Copper (260 nm) and Ag (1000 nm) films deposited on glass substrates, at
different substrate temperatures. Their optical properties were measured by
ellipsometry (single wavelength of 589.3 nm) and spectrophotometry in the
spectral range of 200–2600 nm. Kramers Kronig method was used for the
analysis of the reflectivity curves of Cu and Ag films to obtain the optical
constants of the films, while ellipsometry measurements was carried out as
an independent method. The influence of substrate temperature on the
microstructure of thin metallic films [Structure Zone Model (SZM)] is well
established [Movchan and Demchishin, Phys. Met. Metall. 28, 83 (1969); Thornton, J. Vac. Sci. Technol. 12, 830 (1975); Savaloni
and Bagheri Najmi, Vacuum 66, 49 (2002); Savaloni and Player, Vacuum 46, 167 (1995); Savaloni et al., Vacuum 43, 965 (1992)]. The Effective Medium Approximation (EMA)

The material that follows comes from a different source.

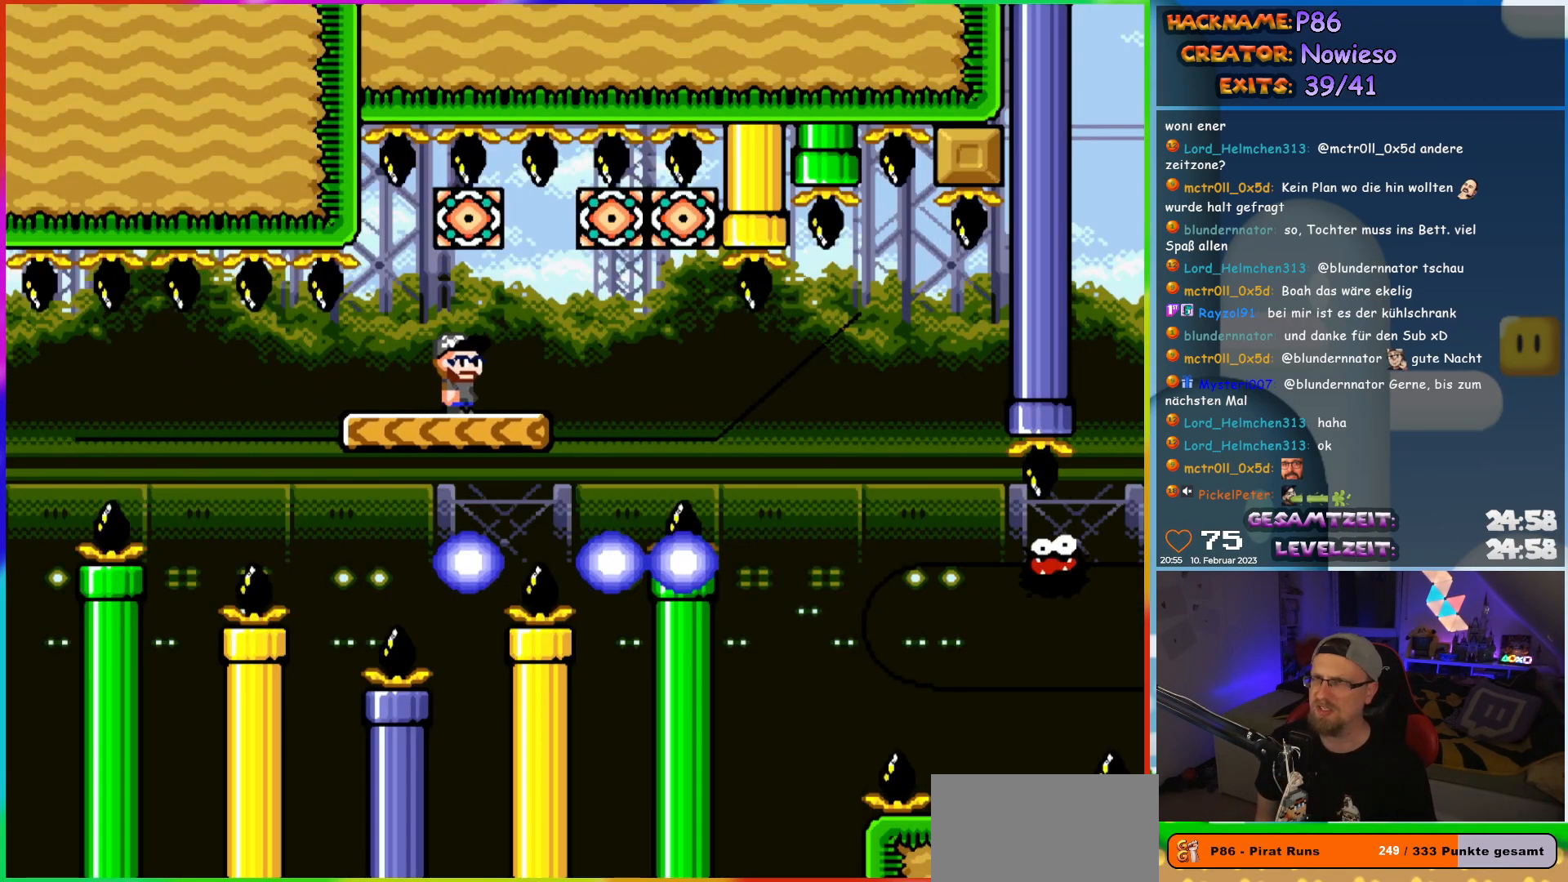
{"buttons": ["X", "DPAD_RIGHT"], "events": [[33, "DPAD_RIGHT", "up"], [50, "DPAD_LEFT", "down"], [250, "DPAD_LEFT", "up"], [333, "DPAD_RIGHT", "down"]]}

analysis was used to establish the relationship between the SZM and EMA
predictions. Good agreements between SZM as a function of substrate
temperature and the values of volume fraction of voids obtained from EMA
analysis, is achieved; by increasing the substrate temperature the
separation of the metallic grains decreases, hence, the volume fraction of
voids decreases and denser films formed.
The predictions of the Drude free-electron theory are compared with
experimental results for dielectric functions of Cu and Ag films of
different substrate temperature. The real part of the dielectric constant is
decreased with increasing the substrate temperature, while the imaginary
part of the dielectric constant increased with temperature for both
materials over the whole energy range measured, including intraband and
interband regions. The increase of the imaginary part in the interband
region suggests a temperature and frequency dependence of the relaxation
time in the Drude model, namely $\tau ^{-1}\left( \omega \right)=\tau
_0^{-1} +\beta \omega ^2.$